▸ Dataset entries:
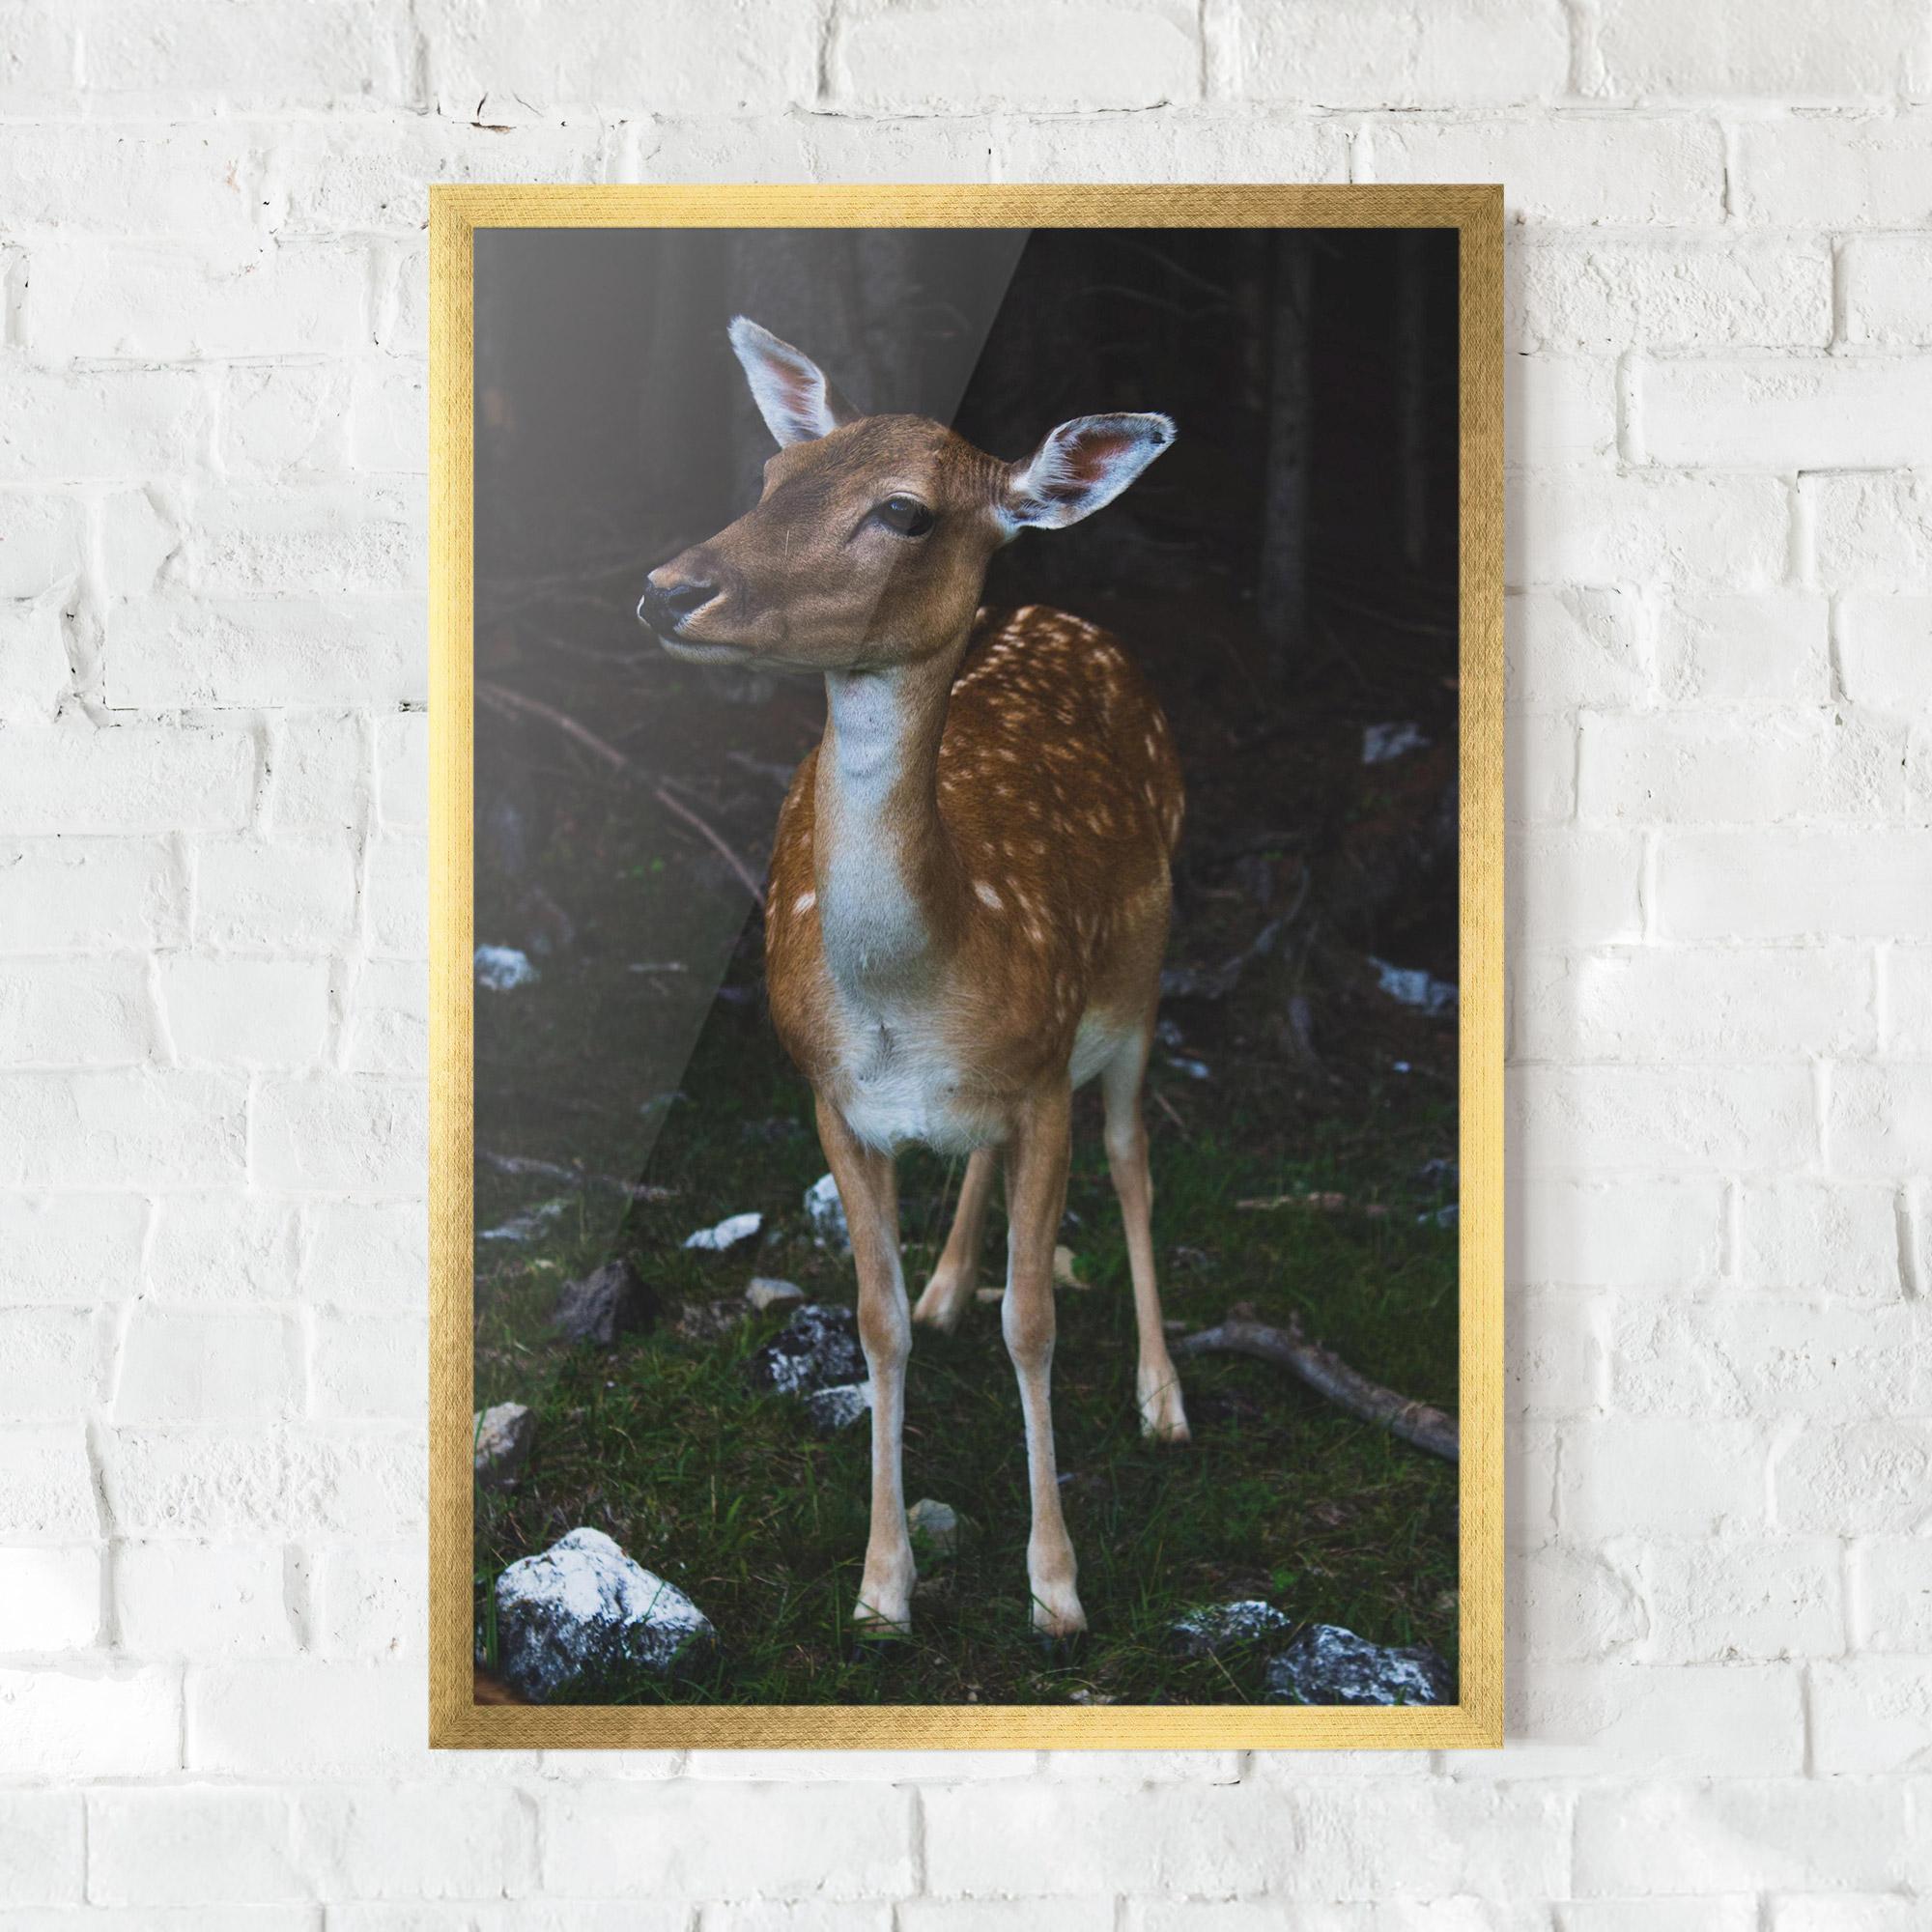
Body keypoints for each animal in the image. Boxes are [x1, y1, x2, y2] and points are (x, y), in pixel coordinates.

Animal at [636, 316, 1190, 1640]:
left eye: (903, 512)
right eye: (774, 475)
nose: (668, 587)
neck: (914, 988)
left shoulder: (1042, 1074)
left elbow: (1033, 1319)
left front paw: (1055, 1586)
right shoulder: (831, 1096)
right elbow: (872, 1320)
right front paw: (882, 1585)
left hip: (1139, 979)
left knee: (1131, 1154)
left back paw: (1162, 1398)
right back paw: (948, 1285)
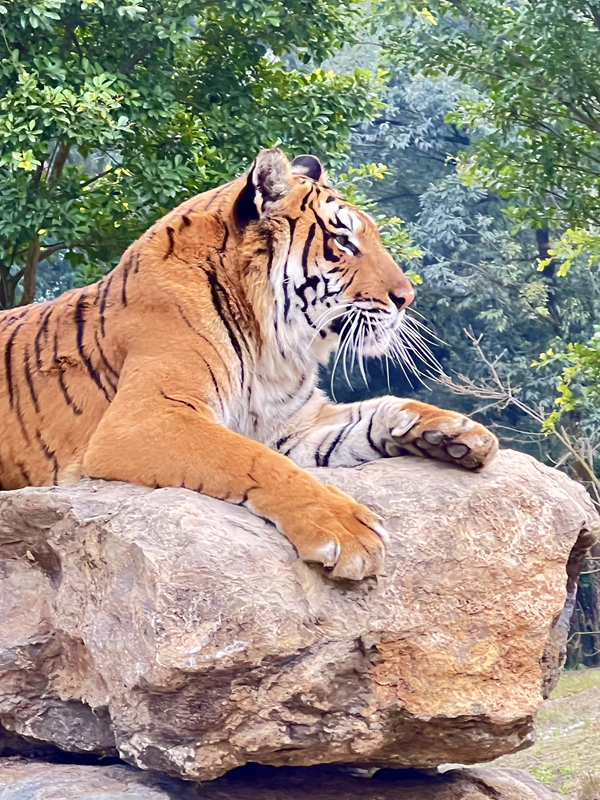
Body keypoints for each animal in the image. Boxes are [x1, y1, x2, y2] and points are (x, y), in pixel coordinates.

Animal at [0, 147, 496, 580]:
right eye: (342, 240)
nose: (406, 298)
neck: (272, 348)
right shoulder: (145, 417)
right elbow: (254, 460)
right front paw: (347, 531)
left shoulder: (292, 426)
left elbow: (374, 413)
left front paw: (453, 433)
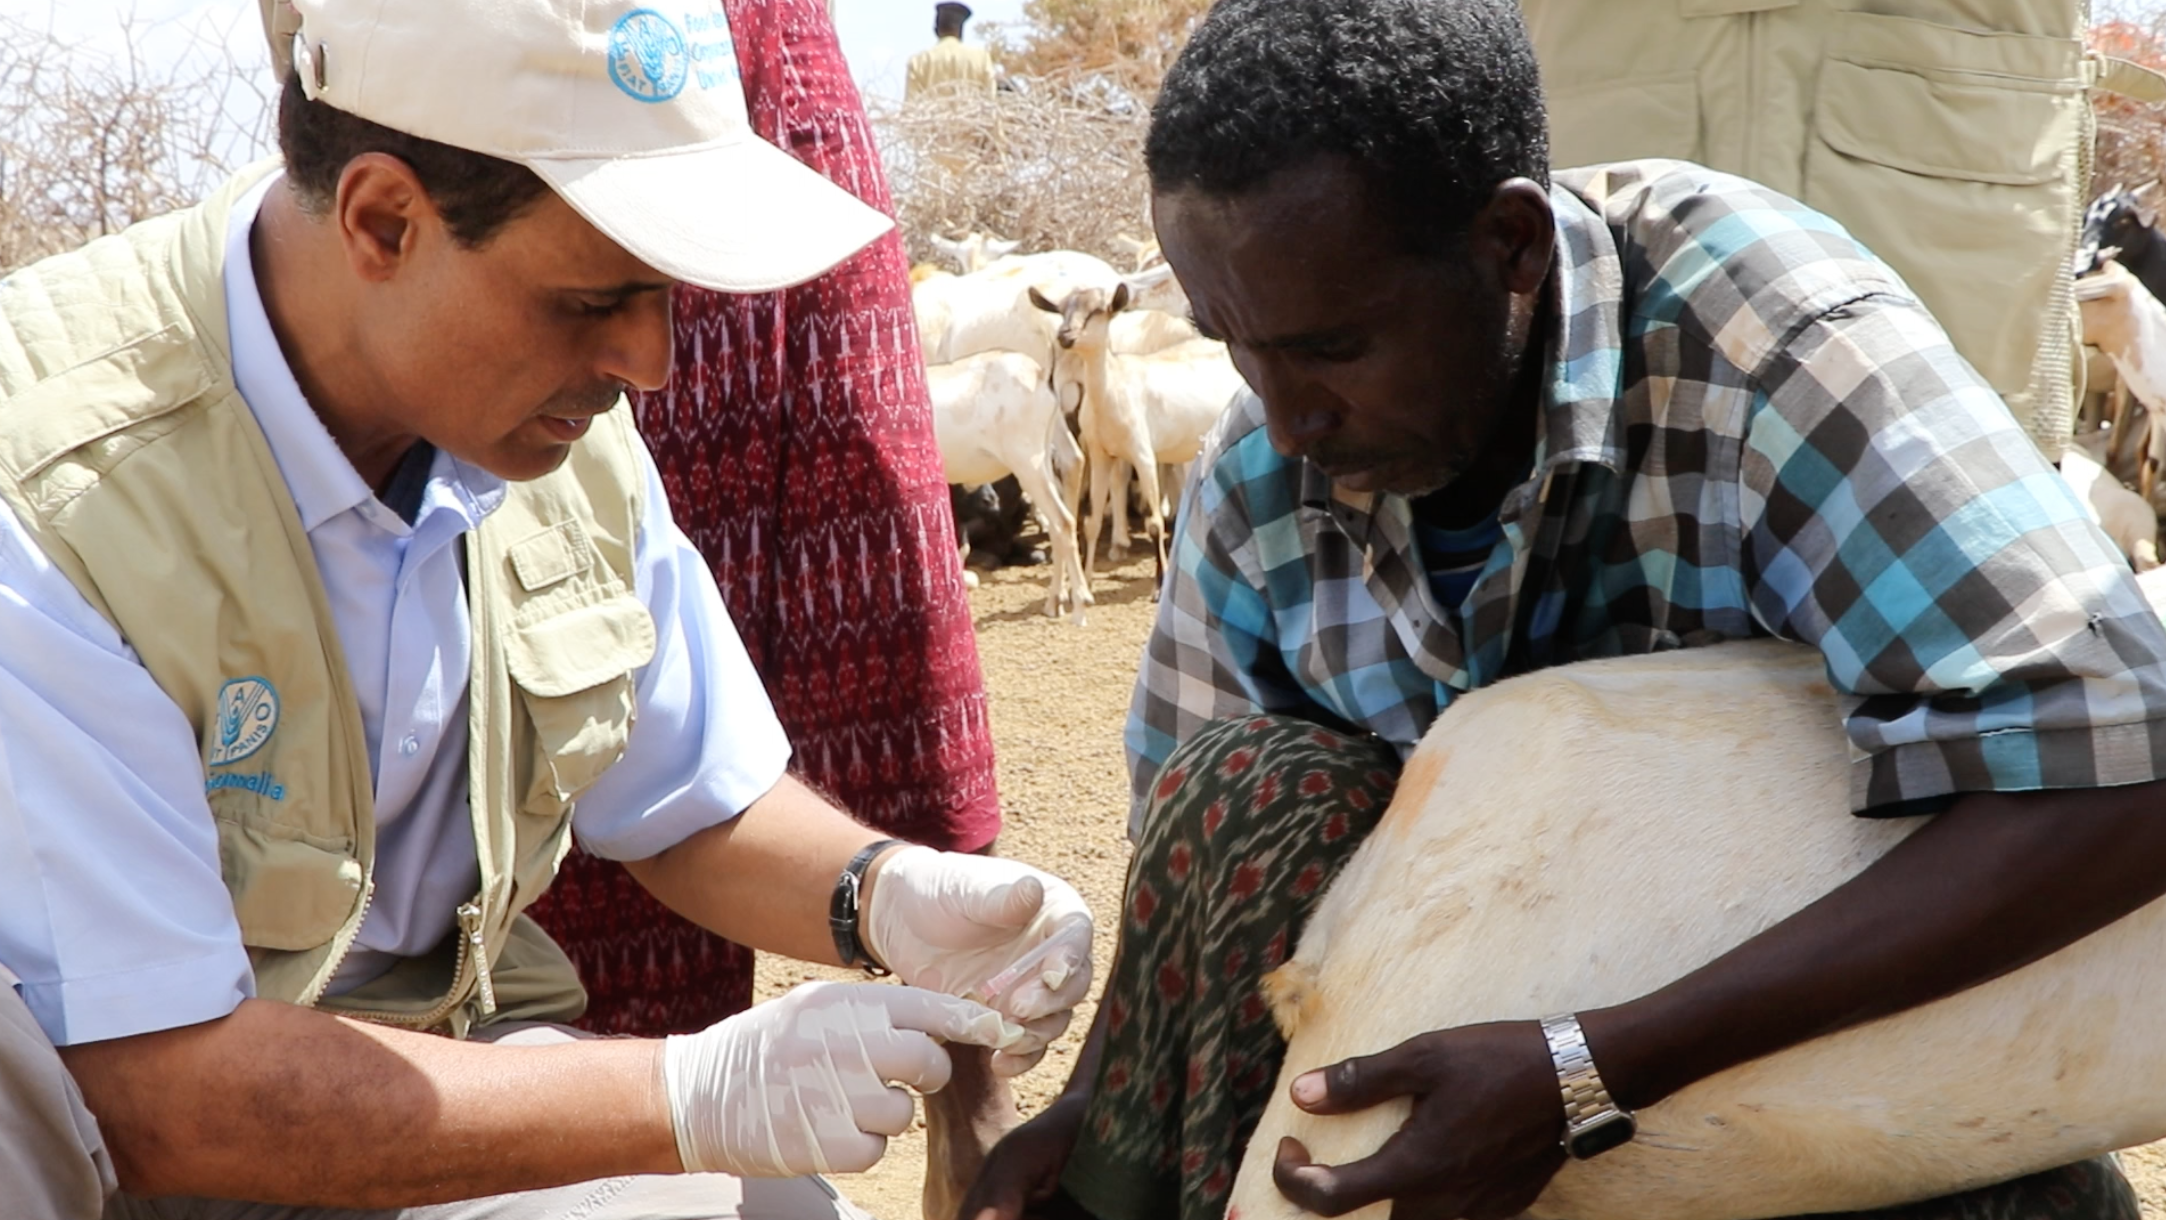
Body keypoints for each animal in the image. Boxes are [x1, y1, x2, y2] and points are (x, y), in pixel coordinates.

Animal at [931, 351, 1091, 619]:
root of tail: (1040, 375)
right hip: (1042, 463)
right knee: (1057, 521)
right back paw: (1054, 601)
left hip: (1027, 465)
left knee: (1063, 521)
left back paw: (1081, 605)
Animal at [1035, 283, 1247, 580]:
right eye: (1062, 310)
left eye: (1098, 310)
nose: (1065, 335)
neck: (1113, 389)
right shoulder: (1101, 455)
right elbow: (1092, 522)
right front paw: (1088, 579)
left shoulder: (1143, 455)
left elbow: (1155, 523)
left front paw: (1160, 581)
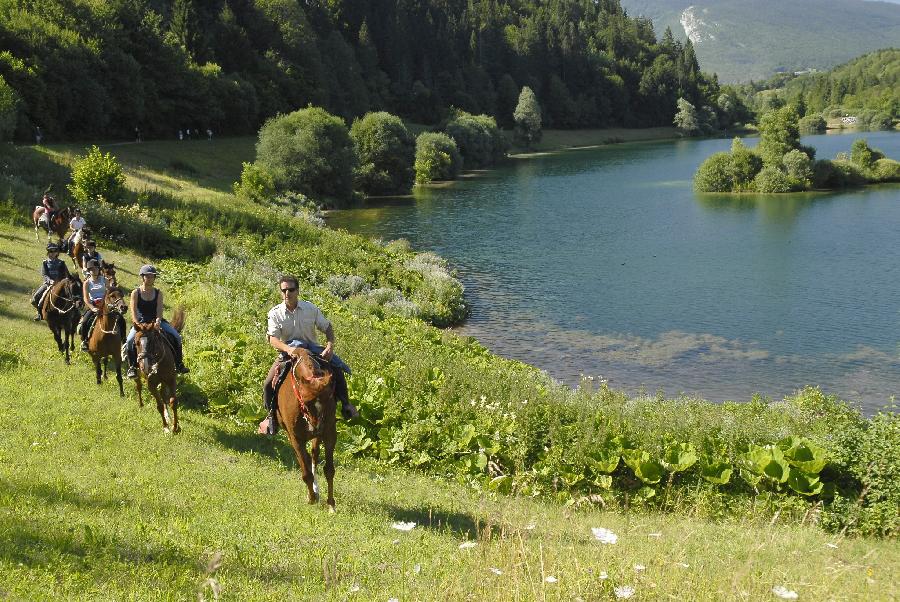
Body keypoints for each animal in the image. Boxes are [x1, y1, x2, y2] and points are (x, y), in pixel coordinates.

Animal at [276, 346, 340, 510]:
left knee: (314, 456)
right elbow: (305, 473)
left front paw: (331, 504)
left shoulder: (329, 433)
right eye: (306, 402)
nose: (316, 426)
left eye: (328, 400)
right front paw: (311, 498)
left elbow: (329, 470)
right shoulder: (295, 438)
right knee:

▸ Assignment: Of the entries above, repeat exactly the lines between the line with "left shoulder: (1042, 1074)" and the line with "right back paw: (948, 1285)", inclusive, and no others.

▸ Output for this task:
left shoulder: (1042, 1074)
left elbow: (1033, 1319)
left front paw: (1055, 1586)
right shoulder: (831, 1096)
right elbow: (872, 1320)
right front paw: (882, 1585)
left hip: (1139, 979)
left knee: (1131, 1154)
left back paw: (1162, 1398)
right back paw: (948, 1285)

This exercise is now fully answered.